In most cloud providers persistent volumes are scheduled across all possible availability zones. If these two volumes were provisioned in different availability zones then a pod that they were attached to could not be scheduled. Pods must reside in the same availability zone as their storage.

It is for this reason that the Operator requires lazily bound storage classes to function on Kubernetes clusters spread across multiple availability zones. When using lazy binding persistent volumes are not scheduled until after the pod is scheduled. Persistent volumes attached to a pod would then inherit its availability zone and provision correctly.

Please refer to the storage class how-to guide to configure lazy bound storage classes.

Some storage providers or platforms may work transparently across availability zones. If this is the case then you may use any existing storage class. Please consult with your Kubernetes vendor to confirm.

Using Storage Classes

Couchbase Server pods never run as root. Persistent storage mounts, by default, are mounted as root. This means that Couchbase Server pods are unable to write to the persistent volume.

In order to allow Couchbase Server to write to the persistent storage you must specify a file system group to mount the persistent volume as. This mounts the persistent volume so the Couchbase Server user is able to write to the persistent volume.

The couchbaseclusters.spec.securityContext.fsGroup parameter allows this to be explicitly set. By default, the Operator dynamic admission controller will populate this parameter for you based on whether you are deploying on Kubernetes or Red Hat OCP. You can disable this behavior with installer configuration parameters.

On Kubernetes the file system group can be any non-zero value.

On Red Hat OCP the Couchbase Server user is random and so is the set of groups they are members of.
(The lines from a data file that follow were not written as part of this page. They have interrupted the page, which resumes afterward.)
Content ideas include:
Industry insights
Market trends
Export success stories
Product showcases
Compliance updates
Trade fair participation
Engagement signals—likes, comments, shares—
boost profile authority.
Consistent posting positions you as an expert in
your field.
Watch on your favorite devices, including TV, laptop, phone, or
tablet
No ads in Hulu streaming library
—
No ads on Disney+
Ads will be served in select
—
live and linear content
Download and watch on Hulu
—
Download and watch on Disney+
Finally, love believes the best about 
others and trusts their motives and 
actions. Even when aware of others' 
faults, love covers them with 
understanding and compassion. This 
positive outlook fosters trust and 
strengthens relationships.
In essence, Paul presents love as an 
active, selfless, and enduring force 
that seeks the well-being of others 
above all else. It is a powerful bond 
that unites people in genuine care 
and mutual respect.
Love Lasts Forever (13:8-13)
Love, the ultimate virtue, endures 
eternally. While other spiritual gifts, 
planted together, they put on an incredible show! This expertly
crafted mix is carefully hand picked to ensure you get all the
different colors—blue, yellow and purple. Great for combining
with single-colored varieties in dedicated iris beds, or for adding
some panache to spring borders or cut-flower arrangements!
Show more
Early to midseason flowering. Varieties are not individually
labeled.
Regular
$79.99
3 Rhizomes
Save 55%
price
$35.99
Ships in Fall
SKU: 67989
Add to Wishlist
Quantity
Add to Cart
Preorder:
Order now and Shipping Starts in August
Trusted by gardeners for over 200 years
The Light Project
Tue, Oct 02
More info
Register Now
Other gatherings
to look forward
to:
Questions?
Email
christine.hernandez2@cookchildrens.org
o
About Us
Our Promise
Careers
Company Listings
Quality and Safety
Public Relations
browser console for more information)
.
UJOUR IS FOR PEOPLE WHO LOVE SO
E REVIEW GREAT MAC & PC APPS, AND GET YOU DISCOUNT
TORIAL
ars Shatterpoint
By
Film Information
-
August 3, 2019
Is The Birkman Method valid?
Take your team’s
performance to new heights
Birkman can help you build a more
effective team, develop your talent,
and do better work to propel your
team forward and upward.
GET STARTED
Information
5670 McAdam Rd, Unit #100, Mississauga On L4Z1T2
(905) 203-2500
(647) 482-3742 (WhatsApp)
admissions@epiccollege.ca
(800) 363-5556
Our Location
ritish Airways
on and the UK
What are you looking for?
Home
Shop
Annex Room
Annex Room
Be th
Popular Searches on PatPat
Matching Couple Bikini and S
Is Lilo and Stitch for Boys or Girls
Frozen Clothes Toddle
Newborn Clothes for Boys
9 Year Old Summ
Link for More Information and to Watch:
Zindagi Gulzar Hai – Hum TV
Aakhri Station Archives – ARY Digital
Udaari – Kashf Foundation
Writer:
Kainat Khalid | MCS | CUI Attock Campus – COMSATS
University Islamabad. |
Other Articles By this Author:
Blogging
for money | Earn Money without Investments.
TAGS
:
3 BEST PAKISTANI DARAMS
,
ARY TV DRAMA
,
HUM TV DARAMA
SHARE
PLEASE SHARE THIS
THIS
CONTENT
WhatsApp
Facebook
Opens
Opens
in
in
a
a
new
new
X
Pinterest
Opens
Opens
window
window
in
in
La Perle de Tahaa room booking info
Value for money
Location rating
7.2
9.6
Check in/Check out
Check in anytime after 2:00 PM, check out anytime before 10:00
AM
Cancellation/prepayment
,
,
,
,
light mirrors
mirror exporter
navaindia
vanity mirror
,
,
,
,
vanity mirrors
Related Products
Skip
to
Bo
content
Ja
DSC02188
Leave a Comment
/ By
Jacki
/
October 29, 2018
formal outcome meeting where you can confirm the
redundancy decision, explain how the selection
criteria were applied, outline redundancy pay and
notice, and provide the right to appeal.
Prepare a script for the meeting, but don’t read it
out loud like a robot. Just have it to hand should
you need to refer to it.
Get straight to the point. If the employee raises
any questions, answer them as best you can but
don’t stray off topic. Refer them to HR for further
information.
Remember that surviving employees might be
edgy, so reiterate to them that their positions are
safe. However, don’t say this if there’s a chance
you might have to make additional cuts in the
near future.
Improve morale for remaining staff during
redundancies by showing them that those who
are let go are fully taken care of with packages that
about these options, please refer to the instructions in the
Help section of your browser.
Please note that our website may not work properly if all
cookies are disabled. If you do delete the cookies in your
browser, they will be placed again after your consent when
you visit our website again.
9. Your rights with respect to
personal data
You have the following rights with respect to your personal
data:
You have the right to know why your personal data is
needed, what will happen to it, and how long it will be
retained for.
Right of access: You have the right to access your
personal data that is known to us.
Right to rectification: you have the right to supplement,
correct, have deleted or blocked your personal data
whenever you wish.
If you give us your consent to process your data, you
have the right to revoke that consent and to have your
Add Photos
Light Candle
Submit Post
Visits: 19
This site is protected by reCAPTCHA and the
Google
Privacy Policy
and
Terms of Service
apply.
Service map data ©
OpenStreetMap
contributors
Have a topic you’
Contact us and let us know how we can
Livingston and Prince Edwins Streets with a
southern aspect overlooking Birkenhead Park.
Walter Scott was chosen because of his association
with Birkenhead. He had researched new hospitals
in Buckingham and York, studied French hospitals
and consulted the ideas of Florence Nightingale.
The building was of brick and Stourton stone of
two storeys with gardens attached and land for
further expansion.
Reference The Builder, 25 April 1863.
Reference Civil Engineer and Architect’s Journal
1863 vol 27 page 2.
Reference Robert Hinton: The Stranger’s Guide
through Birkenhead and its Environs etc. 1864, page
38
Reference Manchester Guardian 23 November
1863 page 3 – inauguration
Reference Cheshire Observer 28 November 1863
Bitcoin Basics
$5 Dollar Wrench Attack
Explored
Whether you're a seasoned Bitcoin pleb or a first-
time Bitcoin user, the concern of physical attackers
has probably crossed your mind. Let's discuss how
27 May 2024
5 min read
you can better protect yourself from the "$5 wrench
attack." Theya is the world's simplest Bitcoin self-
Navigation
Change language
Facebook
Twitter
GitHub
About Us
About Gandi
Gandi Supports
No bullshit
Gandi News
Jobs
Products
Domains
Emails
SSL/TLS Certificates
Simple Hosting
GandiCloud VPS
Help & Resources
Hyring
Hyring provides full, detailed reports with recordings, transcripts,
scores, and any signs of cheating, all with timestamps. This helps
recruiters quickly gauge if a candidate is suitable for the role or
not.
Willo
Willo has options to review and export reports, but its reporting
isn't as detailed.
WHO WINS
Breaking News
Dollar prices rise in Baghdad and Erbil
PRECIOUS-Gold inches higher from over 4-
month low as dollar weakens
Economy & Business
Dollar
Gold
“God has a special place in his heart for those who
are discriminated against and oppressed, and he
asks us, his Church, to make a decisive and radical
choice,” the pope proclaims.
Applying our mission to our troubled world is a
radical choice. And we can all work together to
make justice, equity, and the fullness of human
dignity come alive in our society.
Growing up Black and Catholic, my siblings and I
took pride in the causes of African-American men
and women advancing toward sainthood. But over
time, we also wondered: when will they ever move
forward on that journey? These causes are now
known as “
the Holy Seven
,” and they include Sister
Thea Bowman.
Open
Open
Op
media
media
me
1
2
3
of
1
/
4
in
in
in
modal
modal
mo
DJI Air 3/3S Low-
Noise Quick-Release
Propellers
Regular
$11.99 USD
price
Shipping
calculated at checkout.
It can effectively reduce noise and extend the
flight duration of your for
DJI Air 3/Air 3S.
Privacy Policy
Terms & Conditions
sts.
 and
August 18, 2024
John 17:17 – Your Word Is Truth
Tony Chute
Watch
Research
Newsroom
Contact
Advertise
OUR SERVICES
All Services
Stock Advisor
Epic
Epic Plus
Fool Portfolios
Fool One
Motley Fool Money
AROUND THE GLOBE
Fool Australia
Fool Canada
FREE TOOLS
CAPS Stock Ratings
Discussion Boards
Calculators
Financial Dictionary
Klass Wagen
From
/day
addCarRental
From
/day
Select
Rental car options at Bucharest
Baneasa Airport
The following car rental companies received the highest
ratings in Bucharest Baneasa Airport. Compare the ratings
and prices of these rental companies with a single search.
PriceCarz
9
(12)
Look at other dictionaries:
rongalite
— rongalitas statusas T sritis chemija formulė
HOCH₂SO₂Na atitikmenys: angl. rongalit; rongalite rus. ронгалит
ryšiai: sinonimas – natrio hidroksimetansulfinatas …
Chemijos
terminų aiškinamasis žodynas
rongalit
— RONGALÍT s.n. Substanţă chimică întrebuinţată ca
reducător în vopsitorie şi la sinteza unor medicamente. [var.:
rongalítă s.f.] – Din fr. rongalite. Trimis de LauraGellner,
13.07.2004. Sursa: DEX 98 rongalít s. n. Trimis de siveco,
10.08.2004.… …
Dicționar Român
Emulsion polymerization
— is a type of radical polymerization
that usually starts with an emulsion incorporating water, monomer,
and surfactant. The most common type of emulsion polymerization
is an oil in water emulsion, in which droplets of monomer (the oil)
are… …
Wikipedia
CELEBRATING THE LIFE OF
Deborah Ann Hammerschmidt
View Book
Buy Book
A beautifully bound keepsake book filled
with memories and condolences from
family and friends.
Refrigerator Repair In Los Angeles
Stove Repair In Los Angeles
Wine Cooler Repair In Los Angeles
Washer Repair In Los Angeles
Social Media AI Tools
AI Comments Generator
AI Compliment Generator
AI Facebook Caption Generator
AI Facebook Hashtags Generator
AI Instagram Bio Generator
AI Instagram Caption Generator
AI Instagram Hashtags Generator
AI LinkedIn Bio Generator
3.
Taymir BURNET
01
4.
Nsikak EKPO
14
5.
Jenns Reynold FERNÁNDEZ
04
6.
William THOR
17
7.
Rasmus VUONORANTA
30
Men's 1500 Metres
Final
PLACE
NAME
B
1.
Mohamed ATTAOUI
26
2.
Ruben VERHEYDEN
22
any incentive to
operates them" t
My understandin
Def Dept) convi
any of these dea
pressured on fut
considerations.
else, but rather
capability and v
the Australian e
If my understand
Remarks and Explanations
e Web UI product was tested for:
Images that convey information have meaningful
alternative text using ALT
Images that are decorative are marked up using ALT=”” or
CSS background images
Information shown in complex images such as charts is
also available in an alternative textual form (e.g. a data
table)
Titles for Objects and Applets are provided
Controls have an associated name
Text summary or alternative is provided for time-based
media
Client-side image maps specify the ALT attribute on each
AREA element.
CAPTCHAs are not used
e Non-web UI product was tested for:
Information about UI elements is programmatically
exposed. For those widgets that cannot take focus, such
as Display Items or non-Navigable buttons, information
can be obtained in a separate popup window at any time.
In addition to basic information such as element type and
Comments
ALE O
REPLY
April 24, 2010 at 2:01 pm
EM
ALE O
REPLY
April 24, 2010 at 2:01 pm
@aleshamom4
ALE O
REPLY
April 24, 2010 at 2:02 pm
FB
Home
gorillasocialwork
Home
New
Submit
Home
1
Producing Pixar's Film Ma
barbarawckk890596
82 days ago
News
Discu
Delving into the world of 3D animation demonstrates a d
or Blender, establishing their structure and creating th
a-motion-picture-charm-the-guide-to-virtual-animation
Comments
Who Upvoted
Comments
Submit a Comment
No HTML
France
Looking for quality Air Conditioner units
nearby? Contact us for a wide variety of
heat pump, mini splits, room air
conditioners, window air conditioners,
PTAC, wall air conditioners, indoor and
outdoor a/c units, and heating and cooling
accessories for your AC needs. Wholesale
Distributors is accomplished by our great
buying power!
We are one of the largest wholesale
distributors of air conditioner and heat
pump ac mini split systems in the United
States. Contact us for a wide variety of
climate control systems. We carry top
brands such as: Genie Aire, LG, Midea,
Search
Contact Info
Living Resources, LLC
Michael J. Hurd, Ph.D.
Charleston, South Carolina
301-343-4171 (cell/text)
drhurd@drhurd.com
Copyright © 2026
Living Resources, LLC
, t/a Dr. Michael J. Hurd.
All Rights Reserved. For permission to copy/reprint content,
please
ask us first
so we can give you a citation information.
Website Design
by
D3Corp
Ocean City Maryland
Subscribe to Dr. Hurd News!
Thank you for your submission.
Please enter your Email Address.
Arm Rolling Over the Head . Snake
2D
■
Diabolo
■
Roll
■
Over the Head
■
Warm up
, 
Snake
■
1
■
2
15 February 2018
This is defined in the project/namespace:

$ oc get project operator-example-namespace -o json
{
    "apiVersion": "project.openshift.io/v1",
    "kind": "Project",
    "metadata": {
        "annotations": {
            "openshift.io/description": "",
            "openshift.io/display-name": "",
            "openshift.io/requester": "developer",
            "openshift.io/sa.scc.mcs": "s0:c12,c9",
            "openshift.io/sa.scc.supplemental-groups": "1000150000/10000",
            "openshift.io/sa.scc.uid-range": "1000150000/10000"
        },
        "creationTimestamp": "2018-09-04T20:39:38Z",
        "name": "operator-example-namespace",
        "resourceVersion": "312376",
        "selfLink": "/apis/project.openshift.io/v1/projects/operator-example-namespace",
        "uid": "a42f48b0-b082-11e8-9a10-020859cce73e"
    },
    "spec": {
        "finalizers": [
            "openshift.io/origin",
            "kubernetes"
        ]
    },
    "status": {
        "phase": "Active"
    }
}

A valid file system group is determined by the openshift.io/sa.scc.supplemental-groups annotation. In this example 1000150000 would allow the Couchbase Server pod to write to attached storage.